The advanced deliberations and resultant policy recommendations required to wrest control from the grip of the doomed semi-literates of the trans-Atlantic “zombie dollar” sector, before they bring about—including accidentally—a thermonuclear obliteration they might not even suspect, must be put on a fast track. The world cannot wait. A system of conferences and public discourse that can override the antics of Foggy Bottom and Vauxhall Cross, headquarters of the State Department and MI6 respectively, must be employed by free thinking citizens and representatives of institutions. Deliberations, informed by the “profound and scientifically rigorous thought” of which LaRouche speaks, must not be secret, but available to each and every citizen anywhere in the world who recognizes not only how directly he or she is affected by world events, but also, how those events may be altered by even one individual fortified with “the whole armor of truth.”

If hundreds, or even scores of such discussions, both going into and coming out of the upcoming April 15-16 conference are now provoked by our movement, whether in the form of interventions, street discussions, or blog posts and virtual programs, that can become the process by means of which the democratic republic might yet still be saved.

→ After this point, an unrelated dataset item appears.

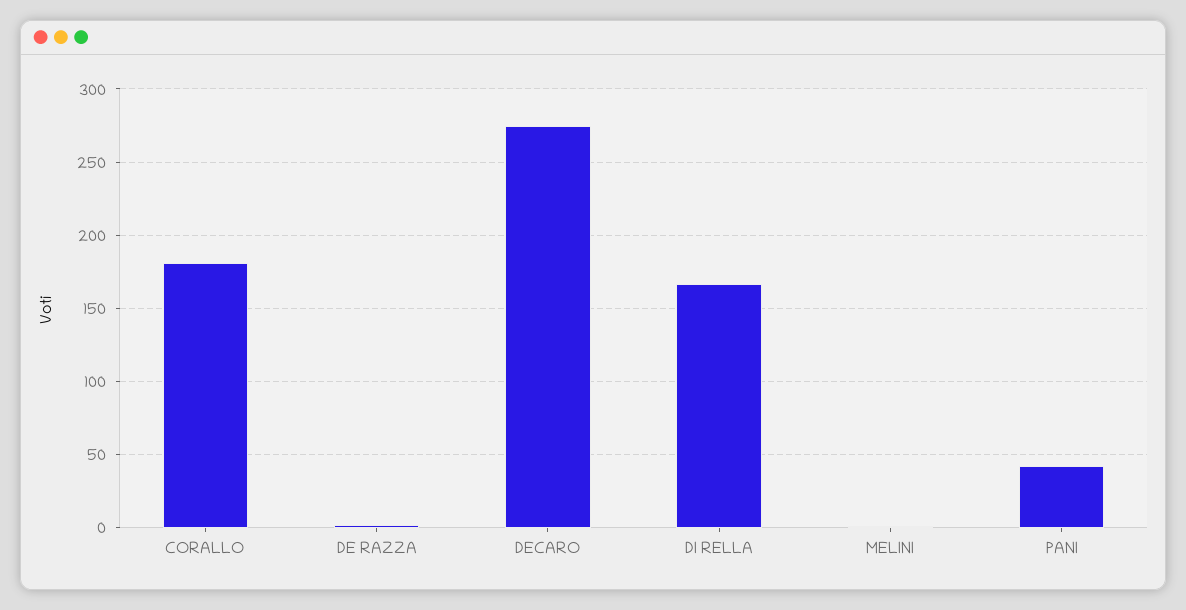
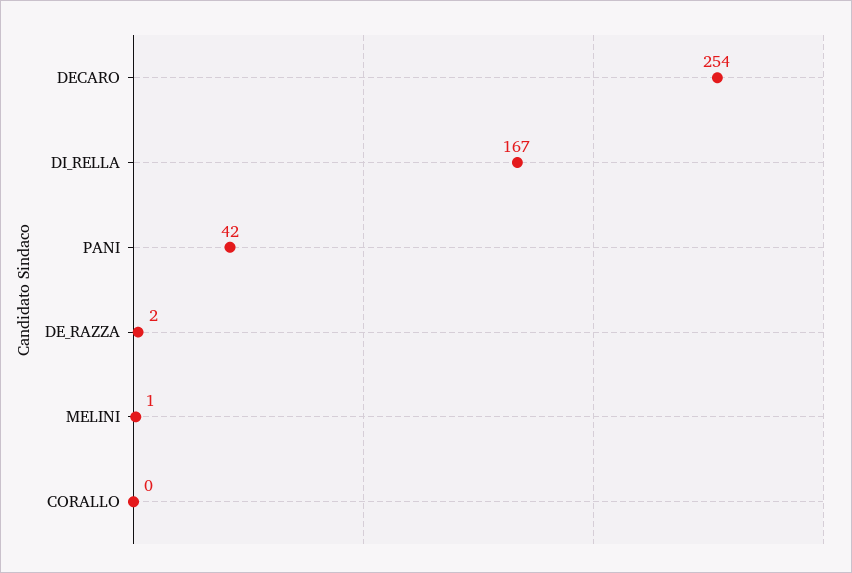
CORALLO: 180 -> 0
DECARO: 275 -> 254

That agapic principle of bringing the democratic republic back to life through creative nonviolent direct action, must first be reintroduced into an Anglosphere now dominated by thought-control and proto-dictatorship, like in the 1930s, in almost every “Western” nation. That can only be done by the vigorous calling to public account of the “masters of the universe” who have failed, and by providing the solutions they refused to devise or adopt.

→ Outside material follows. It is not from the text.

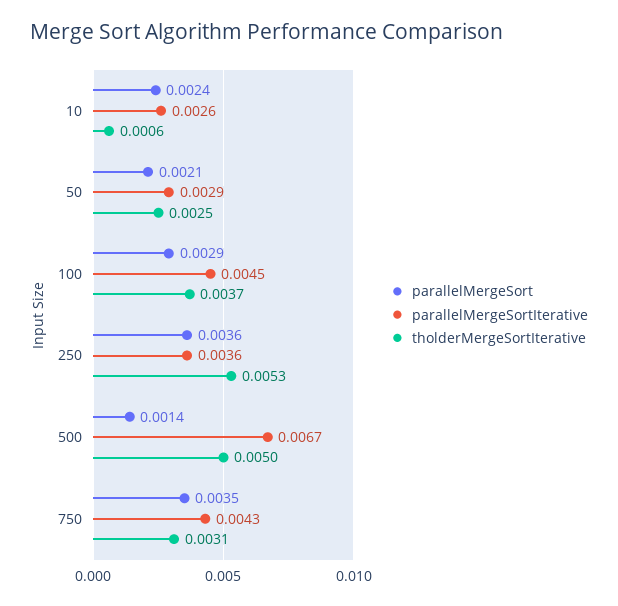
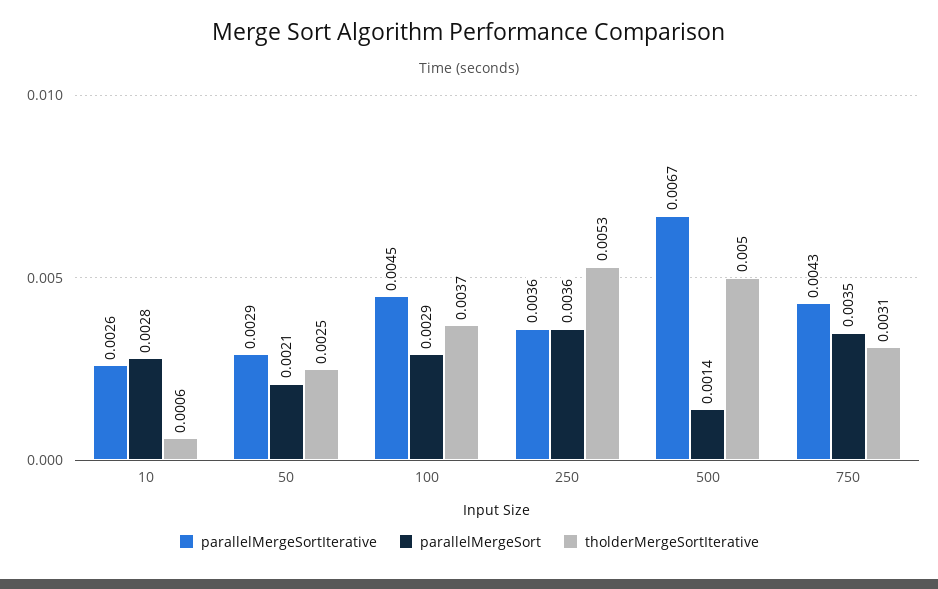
parallelMergeSort, 10: 0.0024 -> 0.0028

A “world town hall” discussion will take place Saturday-Sunday, April 15-16, sponsored by the Schiller Institute. Titled, “Without the Development of All Nations, There Can Be No Lasting Peace for the Planet,” it will convene more than a thousand participants from many nations. Their united voices and actions can incite a shift from the march of folly toward a Malthusian dead end in economics, science and culture, to a narrow path out of the “dark wood” of self-inflicted poverty, violence and despair now epidemic in the once-prosperous “developed world.”

To aid in the organizing for this conference, please pre-register today at the Schiller Institute site.

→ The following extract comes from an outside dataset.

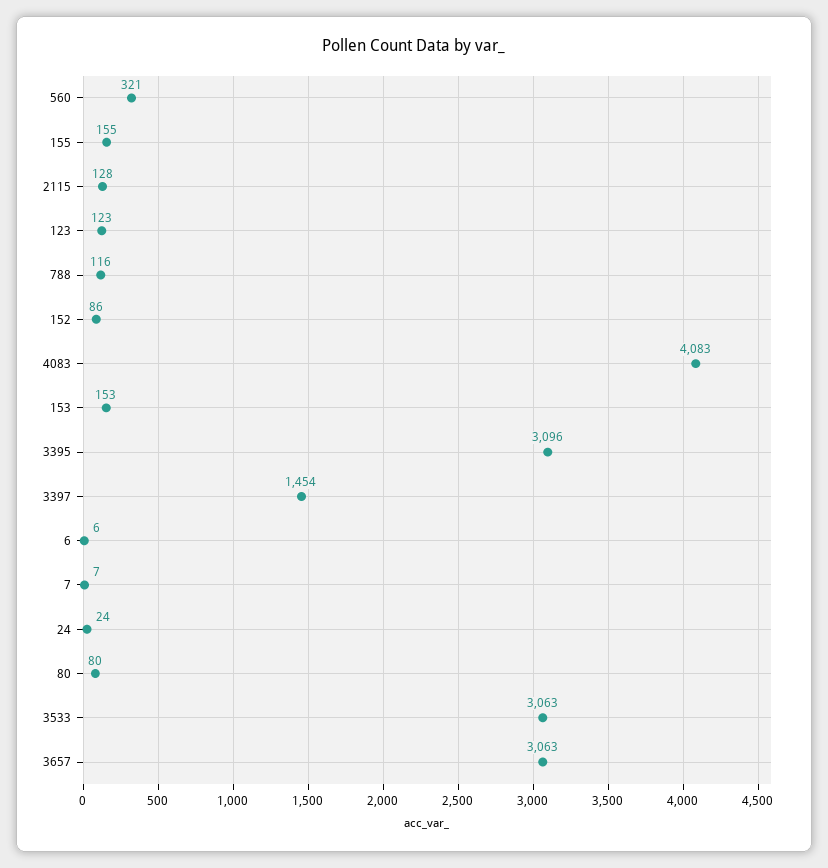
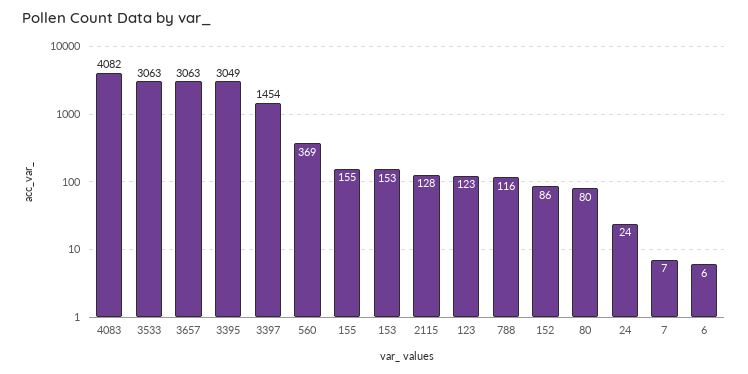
560: 321 -> 369
4083: 4083 -> 4082
3395: 3096 -> 3049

Also, before next week, and in the spirit of the Passover/Easter/Ramadan season, here is a spiritual exercise proposed for all. Pick a nation not your own, and with which you have little familiarity. Then ask, and try to answer: “How would a new security and development architecture change this country for the better?” Then you are thinking and working in the complex domain that will indeed ensure not only others’, but your own durable survival as well.